Investors in the Asia-Pacific region were more cautious during the second quarter, but it’s thought this is mainly due to short-term weaker market sentiment rather than any fundamental long-term change, according to a report from Alternative Ownership Conference Hotels and Resorts-Asia Pacific (AOCAP).
The decline of 39% from Q1 to Q2 follows the earthquake and tsunami in Japan, and the recent economic troubles in the Eurozone and the US. The Pacific region is recovering from a slow start to the year, and increased by a massive 228% quarter on quarter, while transactions in Asia dropped by 52% quarter on quarter.

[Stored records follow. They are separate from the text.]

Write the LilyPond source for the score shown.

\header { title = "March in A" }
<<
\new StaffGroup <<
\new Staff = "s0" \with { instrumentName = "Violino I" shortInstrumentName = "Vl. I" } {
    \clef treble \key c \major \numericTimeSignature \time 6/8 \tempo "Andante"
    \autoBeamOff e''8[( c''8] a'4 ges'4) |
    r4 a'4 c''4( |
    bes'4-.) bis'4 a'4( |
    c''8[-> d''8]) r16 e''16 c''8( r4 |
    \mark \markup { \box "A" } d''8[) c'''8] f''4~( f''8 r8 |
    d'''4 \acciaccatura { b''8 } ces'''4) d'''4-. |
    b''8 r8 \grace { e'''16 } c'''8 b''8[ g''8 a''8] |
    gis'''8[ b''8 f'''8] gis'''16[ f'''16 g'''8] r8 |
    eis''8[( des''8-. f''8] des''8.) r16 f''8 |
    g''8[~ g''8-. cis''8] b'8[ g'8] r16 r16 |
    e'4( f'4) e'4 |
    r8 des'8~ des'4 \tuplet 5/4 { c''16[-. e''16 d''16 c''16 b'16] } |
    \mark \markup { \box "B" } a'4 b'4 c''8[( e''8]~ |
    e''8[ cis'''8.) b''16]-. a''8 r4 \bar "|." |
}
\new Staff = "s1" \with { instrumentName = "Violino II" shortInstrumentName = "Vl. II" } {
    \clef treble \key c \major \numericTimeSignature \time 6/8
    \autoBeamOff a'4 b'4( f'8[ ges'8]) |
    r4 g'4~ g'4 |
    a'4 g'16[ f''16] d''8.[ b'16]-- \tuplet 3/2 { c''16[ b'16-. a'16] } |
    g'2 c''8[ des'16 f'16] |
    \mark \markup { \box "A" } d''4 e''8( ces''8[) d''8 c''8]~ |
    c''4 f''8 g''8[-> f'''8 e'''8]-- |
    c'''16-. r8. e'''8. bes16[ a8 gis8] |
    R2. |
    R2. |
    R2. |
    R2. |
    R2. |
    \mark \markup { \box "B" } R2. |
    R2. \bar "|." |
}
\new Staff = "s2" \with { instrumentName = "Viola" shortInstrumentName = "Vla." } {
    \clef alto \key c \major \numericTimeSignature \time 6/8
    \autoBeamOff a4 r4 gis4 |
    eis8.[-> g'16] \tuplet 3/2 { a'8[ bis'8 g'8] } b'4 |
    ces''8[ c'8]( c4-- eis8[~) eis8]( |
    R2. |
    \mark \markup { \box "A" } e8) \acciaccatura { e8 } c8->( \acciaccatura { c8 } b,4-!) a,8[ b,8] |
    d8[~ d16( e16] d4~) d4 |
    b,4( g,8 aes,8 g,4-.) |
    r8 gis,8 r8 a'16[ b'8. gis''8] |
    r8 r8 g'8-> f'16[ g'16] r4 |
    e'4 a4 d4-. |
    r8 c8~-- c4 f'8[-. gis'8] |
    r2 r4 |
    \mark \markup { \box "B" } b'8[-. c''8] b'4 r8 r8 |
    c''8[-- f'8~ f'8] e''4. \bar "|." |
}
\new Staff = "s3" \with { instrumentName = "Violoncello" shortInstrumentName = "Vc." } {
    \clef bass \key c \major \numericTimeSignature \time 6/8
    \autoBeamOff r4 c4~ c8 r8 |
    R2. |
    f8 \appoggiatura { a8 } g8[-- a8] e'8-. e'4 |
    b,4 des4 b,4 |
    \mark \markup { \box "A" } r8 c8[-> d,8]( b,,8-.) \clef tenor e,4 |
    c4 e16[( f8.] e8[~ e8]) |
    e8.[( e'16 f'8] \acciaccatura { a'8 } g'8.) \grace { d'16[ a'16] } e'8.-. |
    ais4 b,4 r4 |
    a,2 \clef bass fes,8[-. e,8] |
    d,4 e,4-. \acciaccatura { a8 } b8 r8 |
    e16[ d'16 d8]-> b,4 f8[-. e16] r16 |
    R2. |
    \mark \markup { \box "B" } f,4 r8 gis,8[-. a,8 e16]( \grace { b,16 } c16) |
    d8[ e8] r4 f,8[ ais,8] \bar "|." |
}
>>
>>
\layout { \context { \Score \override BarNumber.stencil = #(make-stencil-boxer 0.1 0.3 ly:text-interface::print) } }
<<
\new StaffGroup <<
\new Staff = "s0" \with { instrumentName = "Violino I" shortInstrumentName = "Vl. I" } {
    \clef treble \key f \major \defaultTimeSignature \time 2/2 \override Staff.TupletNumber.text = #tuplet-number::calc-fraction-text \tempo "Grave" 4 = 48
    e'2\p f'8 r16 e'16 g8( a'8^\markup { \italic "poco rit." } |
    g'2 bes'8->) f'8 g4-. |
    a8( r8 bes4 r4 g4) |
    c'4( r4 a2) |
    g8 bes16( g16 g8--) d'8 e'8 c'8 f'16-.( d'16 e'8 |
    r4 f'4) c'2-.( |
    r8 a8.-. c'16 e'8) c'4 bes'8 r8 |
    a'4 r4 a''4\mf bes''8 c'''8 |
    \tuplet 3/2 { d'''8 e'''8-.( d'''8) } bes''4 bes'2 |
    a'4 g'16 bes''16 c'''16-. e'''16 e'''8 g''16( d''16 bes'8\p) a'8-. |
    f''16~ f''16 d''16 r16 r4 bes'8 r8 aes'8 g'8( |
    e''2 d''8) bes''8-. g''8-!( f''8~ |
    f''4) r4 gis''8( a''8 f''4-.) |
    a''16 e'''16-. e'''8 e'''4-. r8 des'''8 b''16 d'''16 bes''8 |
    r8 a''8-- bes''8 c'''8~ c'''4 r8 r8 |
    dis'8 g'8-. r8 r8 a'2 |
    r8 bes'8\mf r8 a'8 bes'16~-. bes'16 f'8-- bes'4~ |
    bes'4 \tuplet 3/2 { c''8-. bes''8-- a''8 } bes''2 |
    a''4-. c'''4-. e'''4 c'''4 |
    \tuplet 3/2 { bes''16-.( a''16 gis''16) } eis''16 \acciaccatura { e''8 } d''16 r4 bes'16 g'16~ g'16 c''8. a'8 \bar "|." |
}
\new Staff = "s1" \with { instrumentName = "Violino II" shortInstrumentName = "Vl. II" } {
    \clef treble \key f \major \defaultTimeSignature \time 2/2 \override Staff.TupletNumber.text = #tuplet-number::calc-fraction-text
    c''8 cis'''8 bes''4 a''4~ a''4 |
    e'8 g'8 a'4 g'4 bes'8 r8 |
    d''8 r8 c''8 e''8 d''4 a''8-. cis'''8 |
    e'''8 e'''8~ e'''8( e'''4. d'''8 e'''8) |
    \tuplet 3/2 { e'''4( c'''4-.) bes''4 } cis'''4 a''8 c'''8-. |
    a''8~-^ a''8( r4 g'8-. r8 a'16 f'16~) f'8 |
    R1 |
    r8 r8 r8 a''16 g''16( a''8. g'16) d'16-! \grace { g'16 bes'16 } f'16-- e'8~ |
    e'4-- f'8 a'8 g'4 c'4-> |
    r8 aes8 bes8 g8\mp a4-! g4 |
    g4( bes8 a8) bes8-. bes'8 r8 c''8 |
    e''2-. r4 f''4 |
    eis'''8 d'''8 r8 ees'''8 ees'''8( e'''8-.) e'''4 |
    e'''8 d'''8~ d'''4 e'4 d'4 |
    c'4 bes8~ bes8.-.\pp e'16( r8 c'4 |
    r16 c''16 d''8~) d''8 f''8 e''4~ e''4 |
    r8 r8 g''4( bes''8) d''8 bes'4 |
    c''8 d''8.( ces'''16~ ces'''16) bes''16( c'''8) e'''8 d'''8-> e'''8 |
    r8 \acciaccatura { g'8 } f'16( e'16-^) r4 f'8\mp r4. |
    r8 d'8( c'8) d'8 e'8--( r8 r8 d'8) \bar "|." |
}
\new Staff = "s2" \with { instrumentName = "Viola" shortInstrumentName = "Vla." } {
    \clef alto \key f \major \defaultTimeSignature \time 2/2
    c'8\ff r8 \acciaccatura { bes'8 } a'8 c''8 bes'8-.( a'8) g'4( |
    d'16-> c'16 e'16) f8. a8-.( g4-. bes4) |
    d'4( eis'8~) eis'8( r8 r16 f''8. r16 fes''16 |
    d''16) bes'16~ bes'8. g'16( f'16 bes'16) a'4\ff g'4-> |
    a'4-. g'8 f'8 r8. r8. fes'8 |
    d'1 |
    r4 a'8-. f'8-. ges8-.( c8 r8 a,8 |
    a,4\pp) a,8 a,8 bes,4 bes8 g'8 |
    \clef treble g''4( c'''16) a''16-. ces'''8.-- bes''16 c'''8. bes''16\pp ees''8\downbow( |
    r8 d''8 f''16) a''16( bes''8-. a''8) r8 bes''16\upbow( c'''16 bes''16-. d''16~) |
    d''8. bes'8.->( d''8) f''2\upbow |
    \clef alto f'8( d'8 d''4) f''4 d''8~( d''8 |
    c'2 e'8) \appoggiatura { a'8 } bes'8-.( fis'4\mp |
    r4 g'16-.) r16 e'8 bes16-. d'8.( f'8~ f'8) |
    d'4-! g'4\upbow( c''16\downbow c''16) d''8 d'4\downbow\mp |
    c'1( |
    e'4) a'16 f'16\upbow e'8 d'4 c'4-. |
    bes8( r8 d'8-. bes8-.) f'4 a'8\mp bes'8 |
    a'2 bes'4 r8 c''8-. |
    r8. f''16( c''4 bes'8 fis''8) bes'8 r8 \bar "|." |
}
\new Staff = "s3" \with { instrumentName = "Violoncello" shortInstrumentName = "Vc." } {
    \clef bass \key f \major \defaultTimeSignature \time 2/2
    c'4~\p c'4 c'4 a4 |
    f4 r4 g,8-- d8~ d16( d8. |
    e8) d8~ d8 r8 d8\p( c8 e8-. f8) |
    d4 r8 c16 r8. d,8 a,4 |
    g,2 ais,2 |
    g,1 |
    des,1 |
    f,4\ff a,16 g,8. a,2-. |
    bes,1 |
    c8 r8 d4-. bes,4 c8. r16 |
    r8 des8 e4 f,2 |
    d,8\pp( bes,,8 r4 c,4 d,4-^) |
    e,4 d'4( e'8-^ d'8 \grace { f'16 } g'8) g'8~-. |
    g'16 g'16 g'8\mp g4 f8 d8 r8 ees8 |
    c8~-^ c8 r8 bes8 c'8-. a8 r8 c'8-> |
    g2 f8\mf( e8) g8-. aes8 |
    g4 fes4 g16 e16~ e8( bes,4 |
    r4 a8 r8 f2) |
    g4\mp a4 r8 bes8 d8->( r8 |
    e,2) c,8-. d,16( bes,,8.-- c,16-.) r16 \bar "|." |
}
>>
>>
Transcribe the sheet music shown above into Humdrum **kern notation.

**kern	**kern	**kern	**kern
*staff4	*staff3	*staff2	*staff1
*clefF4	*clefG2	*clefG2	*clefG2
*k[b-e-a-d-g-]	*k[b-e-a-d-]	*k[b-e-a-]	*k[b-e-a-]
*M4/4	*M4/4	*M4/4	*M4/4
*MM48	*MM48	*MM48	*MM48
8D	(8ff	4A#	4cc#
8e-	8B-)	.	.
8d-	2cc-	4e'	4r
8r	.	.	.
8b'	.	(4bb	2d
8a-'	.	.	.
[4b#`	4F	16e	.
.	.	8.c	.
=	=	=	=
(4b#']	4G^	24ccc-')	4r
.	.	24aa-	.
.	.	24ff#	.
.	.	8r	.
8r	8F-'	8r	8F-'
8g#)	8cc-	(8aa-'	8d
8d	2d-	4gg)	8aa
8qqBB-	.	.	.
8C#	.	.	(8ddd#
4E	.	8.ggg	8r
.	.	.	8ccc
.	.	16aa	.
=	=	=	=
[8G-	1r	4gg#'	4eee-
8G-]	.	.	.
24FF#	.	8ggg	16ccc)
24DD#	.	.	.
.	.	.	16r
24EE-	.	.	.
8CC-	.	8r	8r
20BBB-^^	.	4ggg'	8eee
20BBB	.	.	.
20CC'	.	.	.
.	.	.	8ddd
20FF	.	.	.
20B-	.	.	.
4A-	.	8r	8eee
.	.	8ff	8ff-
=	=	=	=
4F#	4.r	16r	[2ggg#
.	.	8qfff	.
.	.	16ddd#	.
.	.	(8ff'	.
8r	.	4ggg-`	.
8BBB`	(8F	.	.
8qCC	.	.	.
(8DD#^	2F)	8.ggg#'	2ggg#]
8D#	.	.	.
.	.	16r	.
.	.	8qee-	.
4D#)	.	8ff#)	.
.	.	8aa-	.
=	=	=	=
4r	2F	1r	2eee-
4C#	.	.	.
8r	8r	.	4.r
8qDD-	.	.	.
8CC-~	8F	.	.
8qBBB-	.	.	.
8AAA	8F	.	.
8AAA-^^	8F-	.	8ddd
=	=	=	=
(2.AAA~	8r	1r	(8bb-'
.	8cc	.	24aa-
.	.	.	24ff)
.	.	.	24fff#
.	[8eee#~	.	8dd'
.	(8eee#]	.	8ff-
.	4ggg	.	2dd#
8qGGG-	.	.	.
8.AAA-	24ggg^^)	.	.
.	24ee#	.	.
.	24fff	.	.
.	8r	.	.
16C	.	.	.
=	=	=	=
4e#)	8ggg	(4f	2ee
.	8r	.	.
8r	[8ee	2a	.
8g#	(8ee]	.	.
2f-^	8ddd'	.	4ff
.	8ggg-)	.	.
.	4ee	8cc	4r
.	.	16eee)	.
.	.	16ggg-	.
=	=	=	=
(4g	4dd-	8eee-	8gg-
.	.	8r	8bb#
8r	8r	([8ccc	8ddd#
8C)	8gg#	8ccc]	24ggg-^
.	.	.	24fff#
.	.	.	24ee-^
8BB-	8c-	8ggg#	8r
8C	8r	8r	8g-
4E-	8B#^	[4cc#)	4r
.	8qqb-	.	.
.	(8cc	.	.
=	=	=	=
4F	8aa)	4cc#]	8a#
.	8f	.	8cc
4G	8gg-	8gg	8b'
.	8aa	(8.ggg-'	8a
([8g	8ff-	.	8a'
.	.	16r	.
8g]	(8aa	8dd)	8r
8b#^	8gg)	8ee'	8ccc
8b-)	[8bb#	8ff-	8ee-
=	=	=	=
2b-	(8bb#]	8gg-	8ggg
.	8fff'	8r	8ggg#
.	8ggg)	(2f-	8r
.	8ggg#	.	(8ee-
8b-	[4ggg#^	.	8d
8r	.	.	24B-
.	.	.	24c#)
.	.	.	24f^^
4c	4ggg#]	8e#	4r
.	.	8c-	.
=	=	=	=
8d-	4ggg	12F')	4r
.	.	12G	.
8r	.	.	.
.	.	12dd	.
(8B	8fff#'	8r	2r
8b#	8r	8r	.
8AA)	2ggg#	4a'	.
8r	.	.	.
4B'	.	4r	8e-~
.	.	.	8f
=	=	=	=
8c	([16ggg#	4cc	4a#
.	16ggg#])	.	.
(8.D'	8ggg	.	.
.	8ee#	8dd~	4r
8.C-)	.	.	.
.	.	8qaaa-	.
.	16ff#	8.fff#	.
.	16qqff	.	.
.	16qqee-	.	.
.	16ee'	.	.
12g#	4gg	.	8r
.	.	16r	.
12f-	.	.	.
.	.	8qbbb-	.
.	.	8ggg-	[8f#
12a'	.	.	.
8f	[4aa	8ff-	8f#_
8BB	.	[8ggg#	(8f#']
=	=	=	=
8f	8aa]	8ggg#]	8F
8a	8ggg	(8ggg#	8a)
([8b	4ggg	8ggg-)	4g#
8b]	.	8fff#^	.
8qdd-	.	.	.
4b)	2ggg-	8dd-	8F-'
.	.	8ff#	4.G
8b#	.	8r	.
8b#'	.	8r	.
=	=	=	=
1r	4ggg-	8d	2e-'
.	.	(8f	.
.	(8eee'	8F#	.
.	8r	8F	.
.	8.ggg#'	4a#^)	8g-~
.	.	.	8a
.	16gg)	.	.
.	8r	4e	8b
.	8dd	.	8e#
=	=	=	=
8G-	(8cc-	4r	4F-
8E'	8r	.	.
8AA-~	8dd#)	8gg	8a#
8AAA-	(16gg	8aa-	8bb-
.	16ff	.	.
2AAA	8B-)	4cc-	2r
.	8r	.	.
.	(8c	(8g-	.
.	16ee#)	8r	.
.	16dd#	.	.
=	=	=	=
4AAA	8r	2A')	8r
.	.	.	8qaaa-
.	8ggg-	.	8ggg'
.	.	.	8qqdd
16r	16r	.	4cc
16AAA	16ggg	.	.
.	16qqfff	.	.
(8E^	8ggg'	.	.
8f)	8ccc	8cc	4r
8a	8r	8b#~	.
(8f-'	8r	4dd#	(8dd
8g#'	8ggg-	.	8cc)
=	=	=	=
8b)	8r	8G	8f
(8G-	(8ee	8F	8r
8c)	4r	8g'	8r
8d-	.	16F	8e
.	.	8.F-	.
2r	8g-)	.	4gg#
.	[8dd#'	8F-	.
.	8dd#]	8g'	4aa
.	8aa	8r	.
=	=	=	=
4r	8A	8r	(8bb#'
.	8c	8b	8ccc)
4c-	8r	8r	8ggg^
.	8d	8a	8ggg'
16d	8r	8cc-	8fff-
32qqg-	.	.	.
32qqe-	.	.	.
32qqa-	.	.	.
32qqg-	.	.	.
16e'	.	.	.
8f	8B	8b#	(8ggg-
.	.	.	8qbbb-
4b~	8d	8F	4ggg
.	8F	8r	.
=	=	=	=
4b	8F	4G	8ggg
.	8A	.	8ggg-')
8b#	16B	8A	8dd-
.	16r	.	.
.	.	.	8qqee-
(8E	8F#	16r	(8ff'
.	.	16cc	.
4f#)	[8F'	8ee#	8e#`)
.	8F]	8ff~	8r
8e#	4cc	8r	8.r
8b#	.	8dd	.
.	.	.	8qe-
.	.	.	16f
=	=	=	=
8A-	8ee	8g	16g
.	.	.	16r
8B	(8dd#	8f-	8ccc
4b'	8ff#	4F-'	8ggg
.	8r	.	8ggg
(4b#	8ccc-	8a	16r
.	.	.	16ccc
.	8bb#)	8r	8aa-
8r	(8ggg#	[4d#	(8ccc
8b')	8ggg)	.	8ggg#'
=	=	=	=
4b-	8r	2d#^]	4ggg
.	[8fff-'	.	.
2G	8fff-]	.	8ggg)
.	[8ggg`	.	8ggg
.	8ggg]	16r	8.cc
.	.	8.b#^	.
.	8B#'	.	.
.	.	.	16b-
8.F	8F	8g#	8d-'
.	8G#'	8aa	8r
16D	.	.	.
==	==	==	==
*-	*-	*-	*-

Australia currently accounts for 24% of total investment in the Asia Pacific region, and proved particularly attractive to investors looking for core quality buildings in established markets. Investors included Asian buyers who were keen to capitalize on the Sydney office market, especially as demand for premium office space is expected to increase over the next few years.
Income producing properties are also proving particularly popular as the Sofitel Silom Hotel in Thailand was recently sold to an owned associate of The Pioneer Global Group. However market interest is also focused on strategically located sites, and REITs and other listed property companies continued to purchase properties both within their own borders and in other countries. They accounted for 27% of all commercial real estate transactions.
Real estate experts have commented that even though activity has fallen, there is still a significant volume of investment capital and a real shortage of better quality assets for sale. The market is also affected by the limitations imposed on lending in China and Hong Kong which has led to buyers expecting discounts to offset their increased borrowing costs.
Most analysts think the Asian real estate market is still well positioned to deal with the current global uncertainty, remaining an attractive medium-term investment. In general, the Pacific region expects an improvement in economic growth over the next year, depending on the global economy, and investors are expected to continue focusing attention on quality Australian commercial property.